L'appartenenza delle persone al demanio contribuisce a marcare la differenza, chiara alla dottrina, tra demanium pubblicistico e dominium privatistico. La salvaguardia delle prerogative regie coincide, in questo caso, con la proibizione di ogni sorta di asservimento, anche parziale, dell'uomo a soggetti diversi dal re, servitù che si tradurrebbe in un depauperamento del demanio stesso, il quale perderebbe una quota dei servitia prestati dal contadino. È naturale, perciò, che l'appartenenza al demanio stia particolarmente a cuore ai rustici delle campagne demaniali come ai borghesi delle città, che vedono coincidere la demanialità con la libertà. Agli uomini del suo demanio Federico promette in effetti la propria protezione con parole scultoree che evocano la defensio imperiale: "adversus quorumlibet impetus valeant clipeo defensionis nostre defendi" (Const. III, 7). E questa tutela regia è richiesta dagli homines Regni come un bene prezioso: Andrea d'Isernia prospetta il caso in cui alcuni di essi ‒ contro le pretese di un signore ‒ facciano valere il decorso del tempo per dimostrare l'originaria volontà del re di accoglierli nel demanio.

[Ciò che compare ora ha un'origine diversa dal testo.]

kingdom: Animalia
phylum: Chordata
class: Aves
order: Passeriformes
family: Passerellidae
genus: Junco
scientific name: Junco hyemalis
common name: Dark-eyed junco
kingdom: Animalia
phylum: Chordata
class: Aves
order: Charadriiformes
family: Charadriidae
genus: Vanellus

Come l'appartenenza immediata al demanio regio è sentita come l'opposto della dipendenza, e quindi garanzia di libertà, così la ricchezza materiale delle terre demaniali è presentata dalle fonti meridionali come ricchezza comune del Regnum. Tutti i sudditi possono denunciare usurpazioni del demanio, poiché è interesse di tutti che il demanio non venga diminuito, con la conseguenza che il principe debba incrementare i prelievi fiscali. Quest'interesse pubblico sui beni demaniali costituisce poi la giustificazione tecnica più convincente degli ostacoli posti all'alienazione dei beni demaniali da parte del re. Ancora l'Isernia riporta il parere dei giureconsulti d'età sveva ("antiqui periti Regni Sicilie"), che ritenevano che né il re né l'imperatore potessero disporre dei beni demaniali. Vincolati al sostentamento del re e del suo governo, i beni del demanio costituiscono, secondo loro, la miglior garanzia contro un inasprimento eccessivo della fiscalità. Si giustifica così anche la regola dell'imprescrittibilità dei beni demaniali, sostenuta da Marino di Caramanico (v.), ma rigettata da Andrea. Considerando "troppo favorevole al fisco" il pensiero del glossatore ordinario del Liber Augustalis, il più maturo Andrea tende a sfumare i caratteri più marcati che farebbero del demanio federiciano un patrimonio vincolato e indisponibile. Ne ammette perciò l'acquisto da parte dei privati per prescrizione immemorabile e anche l'alienazione o la concessione feudale da parte del sovrano, purché motivata da giusta causa e dall'impossibilità di valersi di beni regi non demaniali.